I scream, you scream, we still underrate indexicality
Here’s a tautology we can all sign-off on: “Whether a meal is healthy or unhealthy depends on the metabolism of the organism consuming it.” Might as well say “The solution to a problem is indexical to the problem it solves.”
This is in theory. In theory we say, “The word healthy tracks how a food item contributes to a given organism’s health!” In practice, we go around thinking about food as being generalizably healthy or unhealthy, as in a vacuum, as if it were an inherent or eternal property of the food item itself. I agree—the generalization is a shortcut, heuristic, approximation—it saves you time, it’s often necessary or optimal or “rational” or whatever for us to employ these mental shortcuts. But maybe every once in a while there’s alpha in re-grounding ourselves with a more indexical relation to the world.

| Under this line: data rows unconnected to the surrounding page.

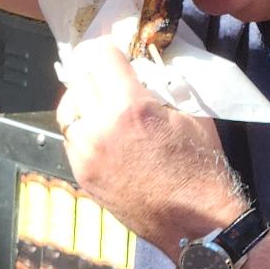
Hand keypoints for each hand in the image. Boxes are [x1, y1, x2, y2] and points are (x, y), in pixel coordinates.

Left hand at [58, 39, 246, 258]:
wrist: (195, 223)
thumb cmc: (201, 165)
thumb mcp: (192, 112)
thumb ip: (164, 82)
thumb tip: (148, 59)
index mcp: (130, 107)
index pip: (100, 55)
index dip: (111, 45)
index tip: (121, 47)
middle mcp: (98, 128)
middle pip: (78, 75)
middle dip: (96, 67)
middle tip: (114, 67)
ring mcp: (84, 154)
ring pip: (68, 107)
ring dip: (85, 96)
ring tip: (107, 100)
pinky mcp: (81, 174)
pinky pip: (72, 136)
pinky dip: (85, 125)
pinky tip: (108, 130)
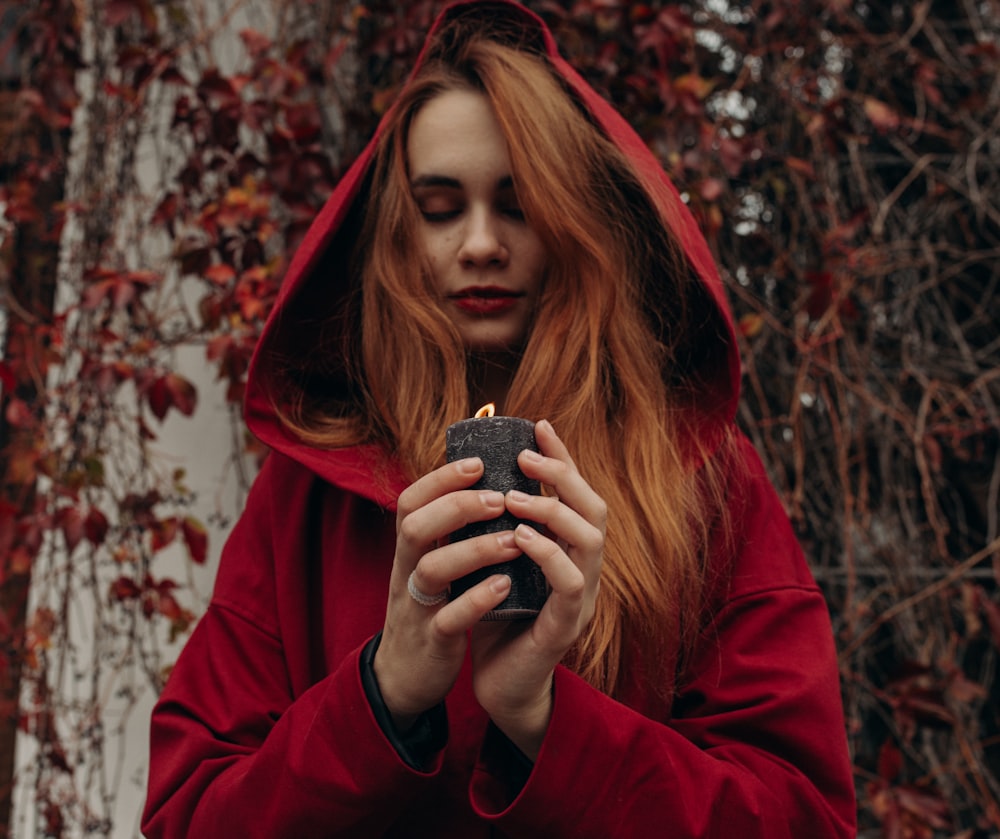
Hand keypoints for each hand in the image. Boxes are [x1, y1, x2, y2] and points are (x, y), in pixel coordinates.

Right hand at [373, 456, 522, 729]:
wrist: (404, 675)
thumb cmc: (429, 607)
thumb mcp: (429, 563)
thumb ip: (447, 530)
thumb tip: (481, 482)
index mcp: (410, 550)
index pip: (412, 501)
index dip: (441, 478)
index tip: (479, 463)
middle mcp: (407, 571)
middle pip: (414, 526)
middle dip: (457, 506)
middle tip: (500, 498)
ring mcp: (416, 607)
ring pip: (432, 570)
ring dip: (475, 550)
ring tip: (515, 539)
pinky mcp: (432, 641)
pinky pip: (449, 619)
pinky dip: (476, 599)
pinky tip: (505, 586)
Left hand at [470, 419, 605, 757]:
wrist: (499, 685)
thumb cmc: (497, 617)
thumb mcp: (495, 560)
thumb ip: (497, 525)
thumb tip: (475, 475)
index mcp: (568, 550)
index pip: (576, 493)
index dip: (562, 456)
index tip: (537, 424)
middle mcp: (584, 569)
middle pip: (595, 508)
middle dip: (563, 475)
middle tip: (525, 458)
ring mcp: (580, 598)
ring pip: (590, 540)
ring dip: (554, 511)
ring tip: (516, 497)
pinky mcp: (565, 626)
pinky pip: (570, 583)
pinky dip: (547, 554)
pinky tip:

(We also tend to think of it as a purely biological designation, but it’s not; see below. Is it also true that there’s serious correlation in how a given food item is metabolized across organisms and species, for reasons that are ~obvious given what we know about evolution? Yes—and there’s no contradiction here.)
So is ice cream healthy?
Well, it’s associated with desserts. It has a decent amount of sugar. (So does fruit.) It has a non-trivial amount of fat, but not a massive amount—significantly less than peanut butter. It has a moderate amount of calories but again, not super excessive—a cup of ice cream will run you at about two slices of toast and OJ.
On the other hand, ice cream’s very high in protein, it’s maximally hydrating, and a lot of us could use more protein and fluids. If you’d been fasting in the desert a week, lost some weight, and were severely dehydrated, ice cream would be one of the best things you could eat on that swollen stomach of yours.
Do we eat it as part of our nutritious breakfast? Maybe we should. It’s a nearly identical nutritional profile to yogurt. Some people who feel they get too much sugar, or are hoping to lose weight, might want to moderate their intake. But when we say “ice cream is unhealthy” we are really saying something like, ice cream as it is conventionally, socially consumed—that is, as a regular and additional (supplementary) dessert on top of an average diet and lifestyle—is usually detrimental to a person’s health.
I think it’s fair to say this is an obvious point. That at some level no one really believes the non-indexical, non-constructed account of “healthy.” And yet, note how weak a statement it is—the number of conditionals tacked. The narrowness of circumstance in which it applies. For instance, if you ate ice cream for breakfast. (That violates the additional/supplementary dessert clause.) But how many of us do eat ice cream for breakfast? And we can all imagine the reactions we’d get if friends or family saw us eating ice cream for breakfast.
This is a playful example, but many of the words we use and depend on have similar levels of indexicality, social construction, and porting problems. We reify their simplifications and end up mistaking recommended rituals for first principles.
A post-script:
Chris Beiser links to an article in The Atlantic that talks about how nutrition science ends up handling a pro-ice cream result. It’s symptomatic to say the least.
As Ardisson Korat spelled out on the day of his defense, his debunking efforts had been largely futile. The ice-cream signal was robust.
This was obviously not what a budding nutrition expert or his super-credentialed committee members were hoping to discover. “He and his committee had done, like, every type of analysis—they had thrown every possible test at this finding to try to make it go away. And there was nothing they could do to make it go away.”
And:
The Harvard researchers didn’t like the ice-cream finding: It seemed wrong. But the same paper had given them another result that they liked much better. The team was going all in on yogurt. With a growing reputation as a boon for microbiomes, yogurt was the anti-ice-cream—the healthy person’s dairy treat.